これは何かと便利なのですが、如何せん処理が遅いという問題があります。かといって、上記のコードではこれを使わないと同じルートオブジェクトが大量に回収されてしまい、実用的ではありません。

コントローラからダイレクトに見つける

Bipedを回収する際に定番なのは、コントローラの種類から見つける、というものです。Bipedのルートとそれ以外のパーツは、持っているコントローラのクラスが違うのです。

このように、Bipedのルートだけが、Vertical_Horizontal_Turnという特殊なコントローラを持っており、これによりシーン内からダイレクトにBipedルートだけを回収することができます。

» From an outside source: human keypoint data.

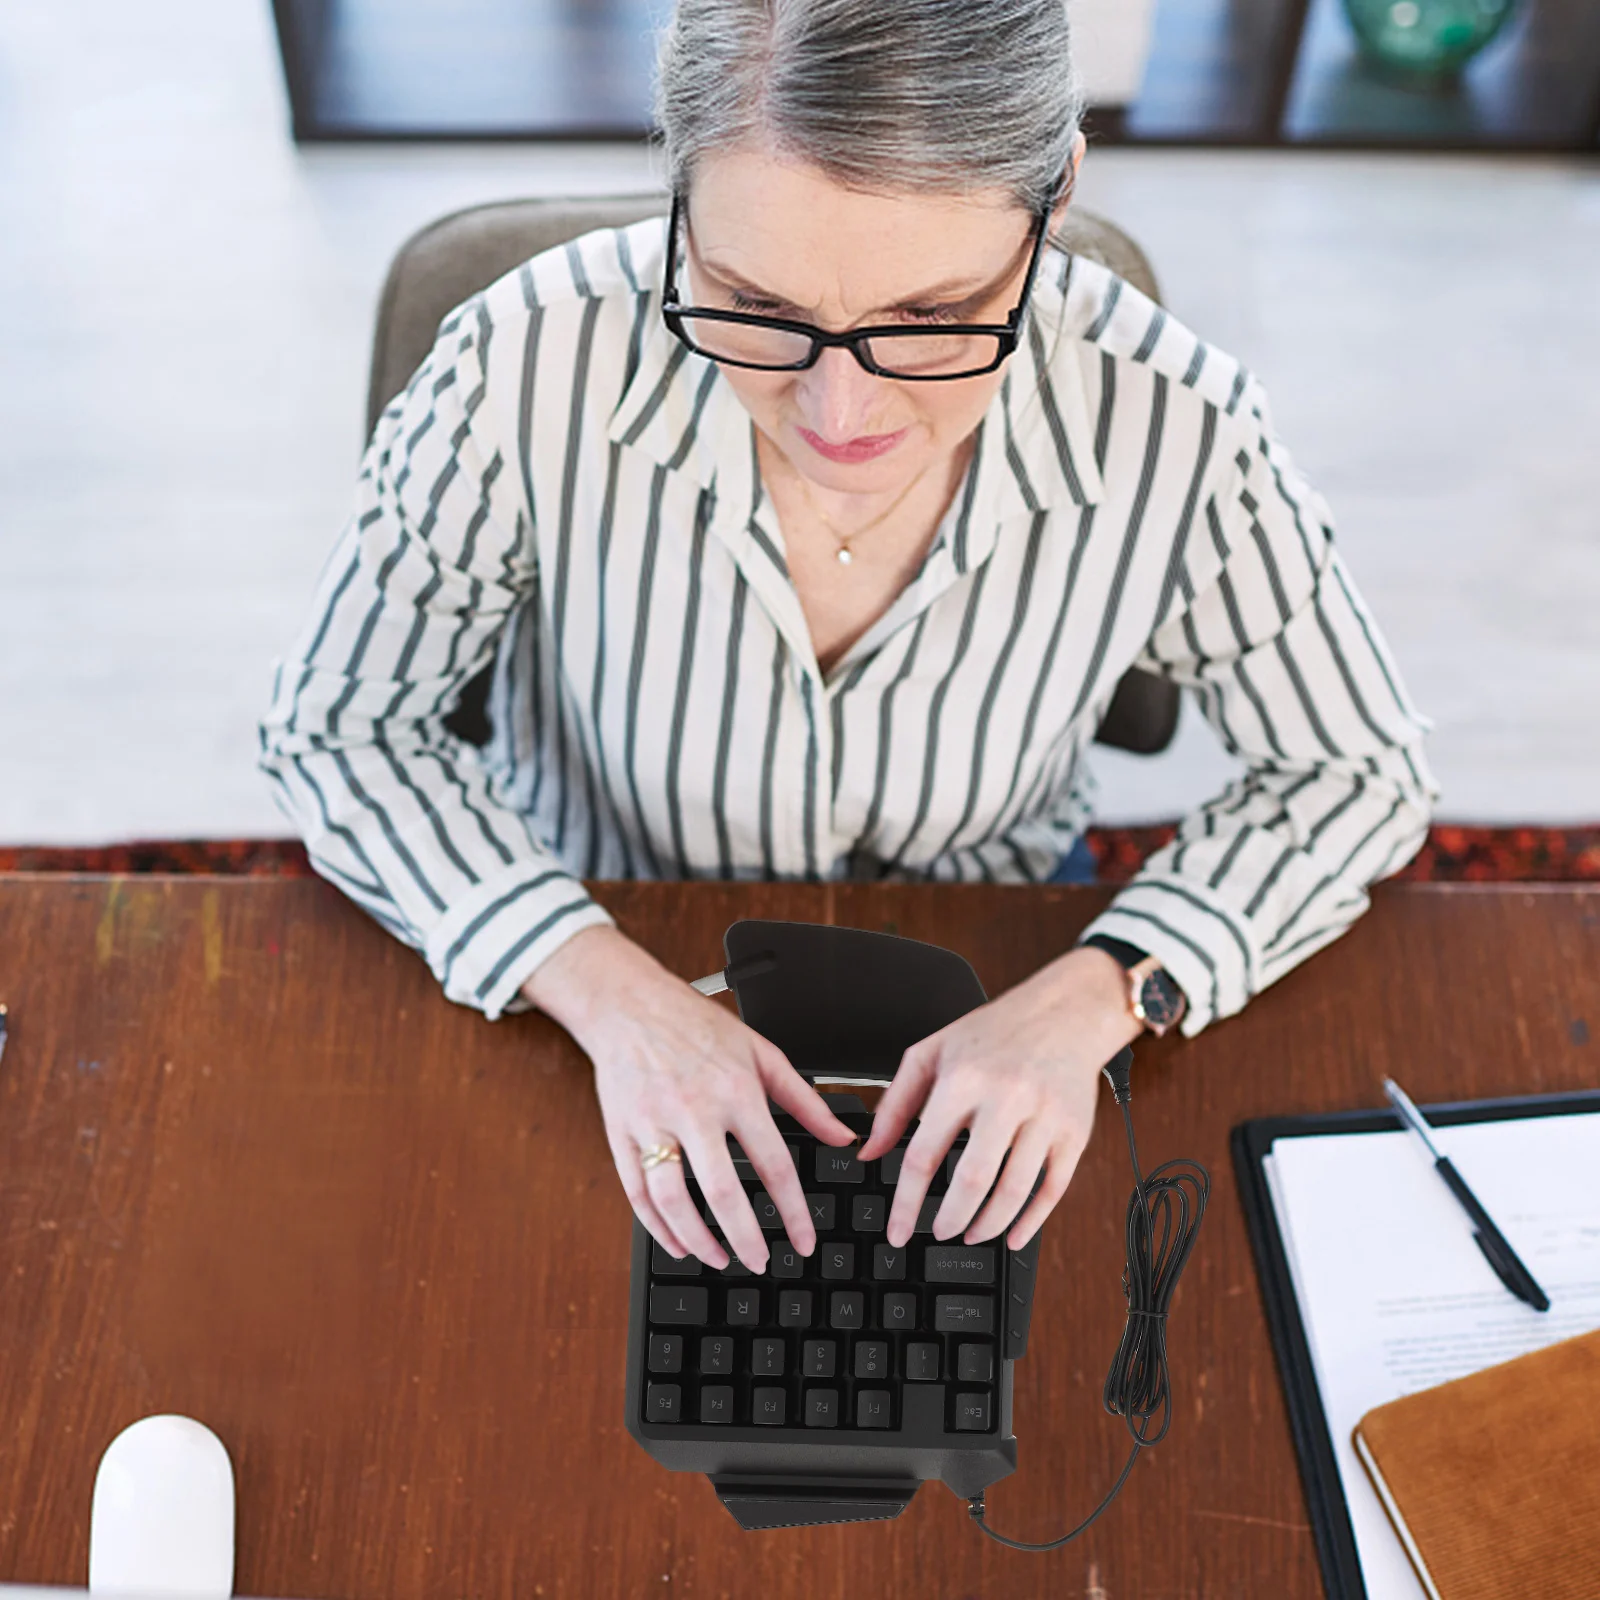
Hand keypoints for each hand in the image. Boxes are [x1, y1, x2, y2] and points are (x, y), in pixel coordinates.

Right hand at [521, 926, 856, 1272]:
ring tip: (718, 1258)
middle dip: (745, 1238)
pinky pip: (637, 1193)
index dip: (793, 1212)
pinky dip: (657, 1227)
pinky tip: (677, 1242)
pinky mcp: (621, 1133)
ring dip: (697, 1239)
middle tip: (761, 1262)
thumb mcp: (761, 1053)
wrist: (629, 1003)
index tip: (804, 1242)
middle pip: (722, 1190)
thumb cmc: (696, 1025)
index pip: (773, 1164)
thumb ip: (804, 1100)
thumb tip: (843, 1136)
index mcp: (736, 1091)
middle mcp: (694, 1110)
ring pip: (672, 1198)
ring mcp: (652, 1123)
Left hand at [856, 947, 1141, 1250]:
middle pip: (973, 1179)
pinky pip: (1053, 1188)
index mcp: (963, 1079)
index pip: (925, 1153)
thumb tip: (869, 1151)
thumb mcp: (932, 1053)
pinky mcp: (1074, 1132)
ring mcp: (1044, 1117)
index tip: (897, 1229)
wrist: (1065, 1012)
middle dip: (950, 1219)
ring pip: (1014, 1189)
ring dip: (988, 1225)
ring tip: (971, 1235)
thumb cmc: (994, 1032)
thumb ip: (895, 1104)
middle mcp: (1005, 1098)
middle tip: (938, 1234)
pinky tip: (1013, 1235)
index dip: (906, 1201)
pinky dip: (1033, 1220)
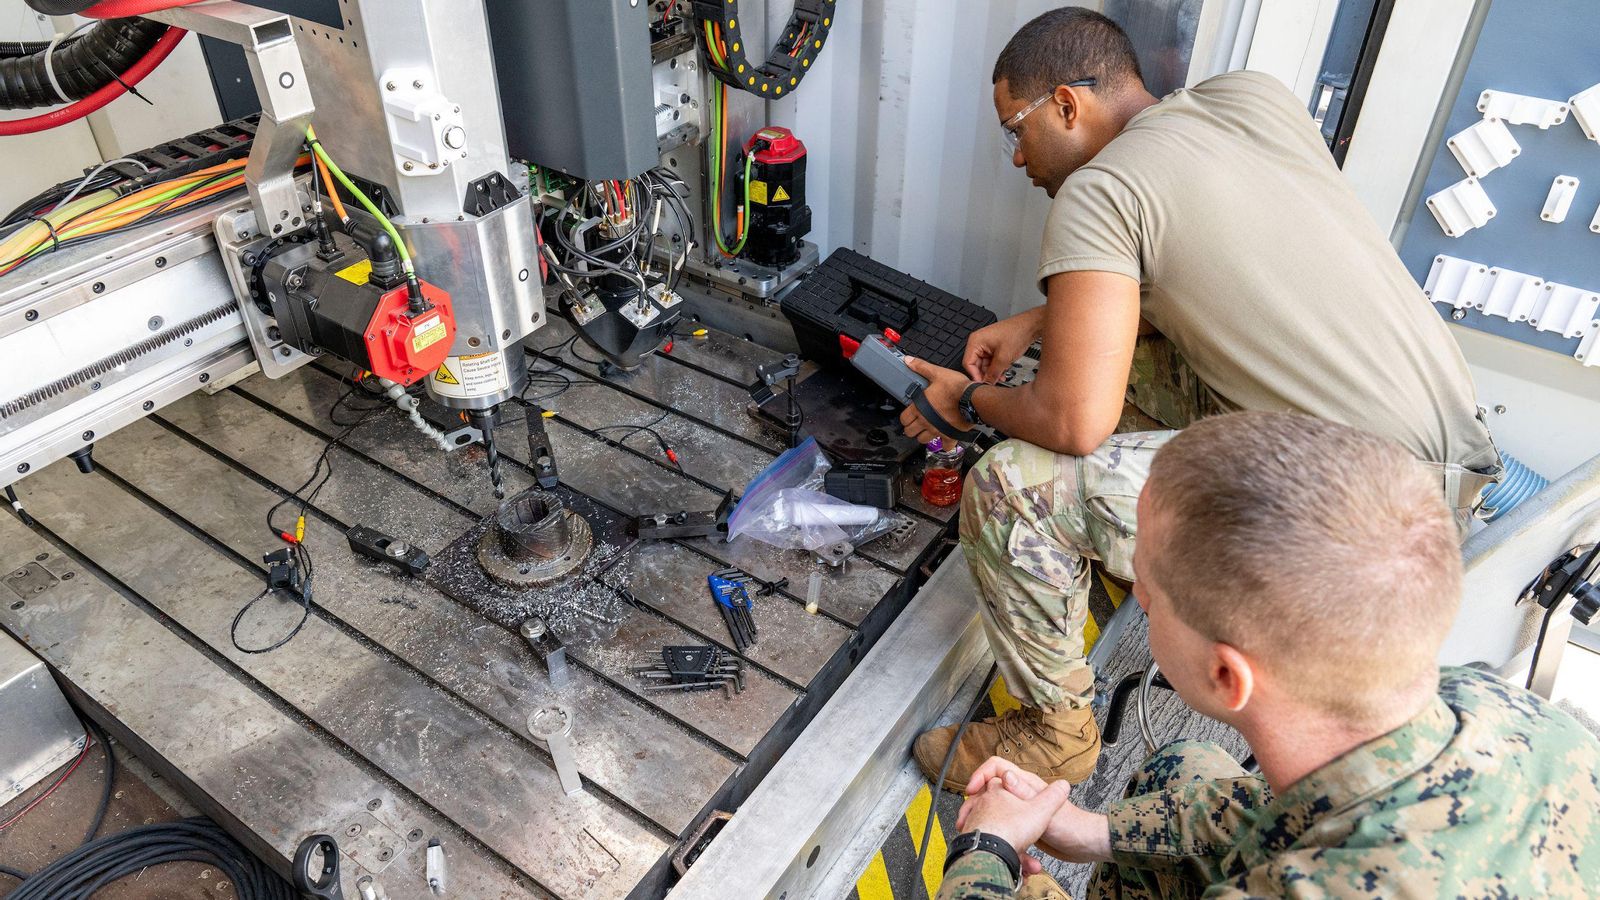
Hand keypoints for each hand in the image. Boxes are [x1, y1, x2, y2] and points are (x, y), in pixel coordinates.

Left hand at [899, 357, 970, 442]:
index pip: (904, 419)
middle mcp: (926, 421)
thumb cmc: (957, 388)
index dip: (905, 418)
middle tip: (916, 424)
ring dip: (924, 436)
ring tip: (928, 430)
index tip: (908, 416)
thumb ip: (922, 367)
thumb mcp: (938, 373)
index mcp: (920, 408)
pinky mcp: (950, 435)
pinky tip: (944, 440)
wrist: (974, 399)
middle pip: (910, 432)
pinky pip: (945, 446)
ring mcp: (937, 430)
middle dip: (912, 428)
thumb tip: (909, 361)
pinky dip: (944, 445)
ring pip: (923, 440)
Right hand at [961, 757, 1111, 864]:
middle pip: (990, 790)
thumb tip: (1005, 776)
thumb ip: (1024, 793)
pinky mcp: (1022, 826)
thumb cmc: (1071, 826)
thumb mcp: (1045, 810)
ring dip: (985, 822)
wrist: (1085, 846)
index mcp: (1026, 784)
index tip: (971, 791)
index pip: (996, 768)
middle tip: (967, 819)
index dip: (981, 775)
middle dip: (977, 804)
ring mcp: (1021, 809)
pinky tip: (1000, 847)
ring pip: (994, 810)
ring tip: (978, 836)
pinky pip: (1004, 827)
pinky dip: (1000, 836)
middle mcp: (1021, 794)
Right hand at [964, 309, 1042, 383]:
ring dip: (992, 372)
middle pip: (975, 364)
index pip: (968, 363)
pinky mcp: (993, 347)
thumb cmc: (1017, 332)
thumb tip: (987, 383)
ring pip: (984, 364)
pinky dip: (996, 368)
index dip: (975, 375)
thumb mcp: (1003, 358)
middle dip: (985, 375)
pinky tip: (1002, 372)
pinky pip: (991, 361)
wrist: (1031, 326)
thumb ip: (993, 373)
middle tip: (992, 383)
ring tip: (1000, 378)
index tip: (982, 385)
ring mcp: (986, 344)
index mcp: (976, 341)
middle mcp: (978, 342)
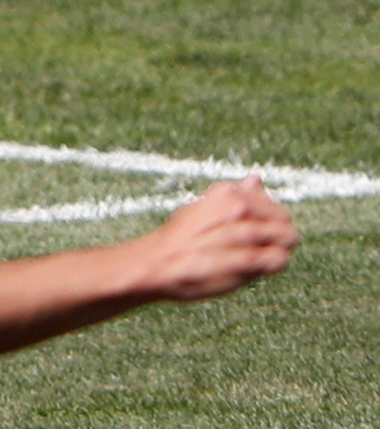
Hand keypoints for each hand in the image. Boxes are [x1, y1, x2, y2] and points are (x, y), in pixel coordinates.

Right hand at [149, 177, 299, 300]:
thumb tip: (256, 177)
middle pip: (284, 219)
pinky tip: (258, 269)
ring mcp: (243, 232)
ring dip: (278, 249)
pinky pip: (279, 259)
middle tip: (258, 248)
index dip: (267, 218)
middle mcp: (238, 206)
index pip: (270, 202)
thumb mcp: (204, 206)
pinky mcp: (247, 258)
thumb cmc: (182, 237)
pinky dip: (274, 264)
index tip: (253, 230)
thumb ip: (236, 195)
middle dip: (279, 233)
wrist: (159, 262)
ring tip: (255, 258)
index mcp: (228, 192)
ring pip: (287, 237)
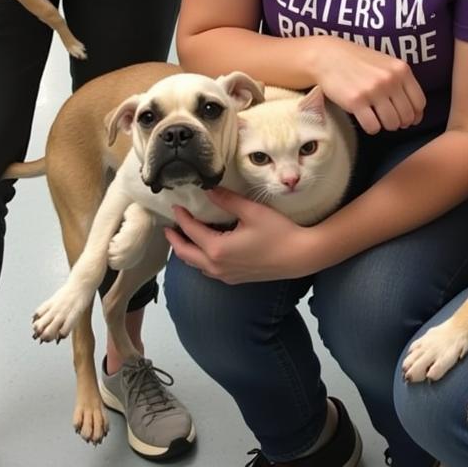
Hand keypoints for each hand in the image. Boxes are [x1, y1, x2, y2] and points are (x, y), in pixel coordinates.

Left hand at [164, 189, 322, 283]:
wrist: (299, 257)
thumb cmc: (278, 232)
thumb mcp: (252, 211)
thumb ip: (228, 200)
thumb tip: (209, 190)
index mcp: (217, 249)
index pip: (192, 231)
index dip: (182, 217)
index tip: (176, 206)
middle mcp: (217, 266)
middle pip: (186, 254)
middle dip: (175, 240)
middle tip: (168, 227)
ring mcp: (225, 275)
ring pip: (196, 265)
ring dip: (186, 251)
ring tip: (184, 238)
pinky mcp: (235, 279)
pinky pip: (208, 270)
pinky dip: (200, 259)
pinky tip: (206, 250)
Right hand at [312, 37, 425, 133]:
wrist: (328, 56)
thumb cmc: (359, 61)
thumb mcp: (386, 64)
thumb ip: (402, 83)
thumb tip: (416, 114)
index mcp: (401, 69)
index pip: (419, 103)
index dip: (415, 115)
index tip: (406, 117)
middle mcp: (390, 80)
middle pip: (407, 116)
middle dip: (400, 122)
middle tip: (389, 119)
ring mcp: (373, 91)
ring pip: (392, 124)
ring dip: (386, 126)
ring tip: (377, 118)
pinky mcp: (356, 101)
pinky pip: (373, 127)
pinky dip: (371, 128)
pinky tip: (366, 119)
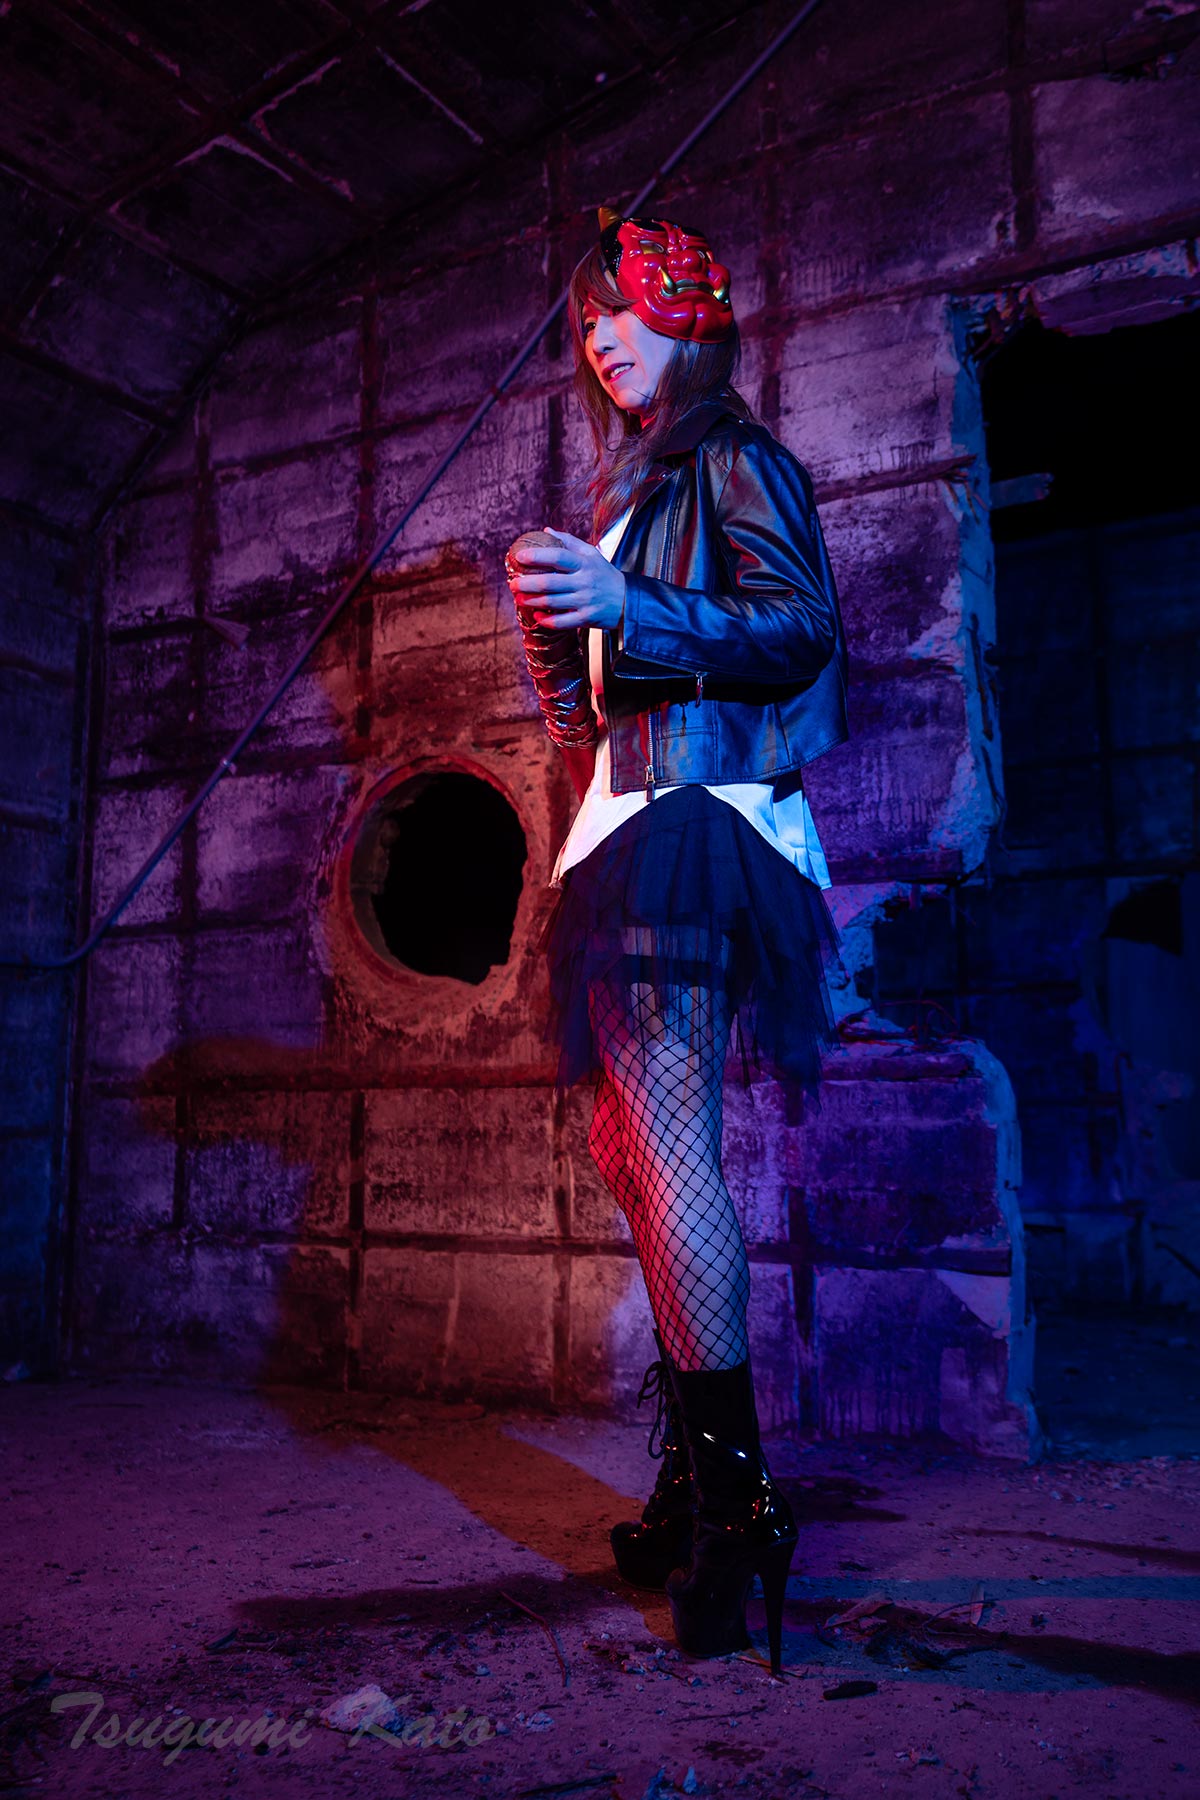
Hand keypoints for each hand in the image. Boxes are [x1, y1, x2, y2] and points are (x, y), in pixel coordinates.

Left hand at [506, 528, 625, 629]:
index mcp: (584, 564)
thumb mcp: (592, 555)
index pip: (558, 556)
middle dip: (527, 583)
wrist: (629, 600)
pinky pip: (563, 622)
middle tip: (513, 584)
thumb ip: (569, 542)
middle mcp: (584, 582)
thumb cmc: (606, 575)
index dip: (537, 556)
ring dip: (532, 601)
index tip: (519, 557)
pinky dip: (547, 620)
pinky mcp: (587, 618)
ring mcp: (586, 601)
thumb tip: (547, 530)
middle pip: (549, 582)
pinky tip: (536, 617)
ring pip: (552, 602)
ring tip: (519, 598)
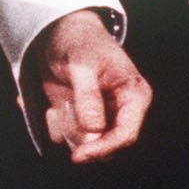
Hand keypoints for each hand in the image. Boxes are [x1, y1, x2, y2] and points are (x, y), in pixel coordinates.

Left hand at [30, 9, 151, 162]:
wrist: (60, 32)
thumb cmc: (77, 43)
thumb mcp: (80, 64)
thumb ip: (87, 96)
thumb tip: (95, 129)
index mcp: (134, 95)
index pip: (126, 134)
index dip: (103, 148)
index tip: (78, 155)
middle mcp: (123, 110)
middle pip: (107, 145)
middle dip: (80, 134)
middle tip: (61, 108)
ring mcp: (103, 116)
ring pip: (87, 144)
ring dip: (67, 128)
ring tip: (60, 100)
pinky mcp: (84, 119)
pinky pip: (71, 138)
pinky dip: (57, 126)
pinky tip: (54, 105)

arr = for o in geometry where classof o.controller == Vertical_Horizontal_Turn collect o

print arr

これだと直接Bipedルートを回収できます。もちろんBiped_Objectから辿る方法よりもはるかに速く動作します。

外部参照にも対応できる

3dsmaxの厄介な点として、外部参照でシーンに持ってきたオブジェクトは、基本的にすべてXRefObjectというクラスになってしまいます。classof を実行するとすべてXRefObjectが返ってきて、superclassofのほうは本来のsuperclassが返ってきます。

ただ、Bipedの場合前述のようにスーパークラスはGeometryObjectなので役に立ちません。

このcontrollerのクラスを見る方法であればたとえ外部参照になっていても問題なく識別できるため、Bipedを識別する場合にはcontrollerのクラスを見るのが一般的です。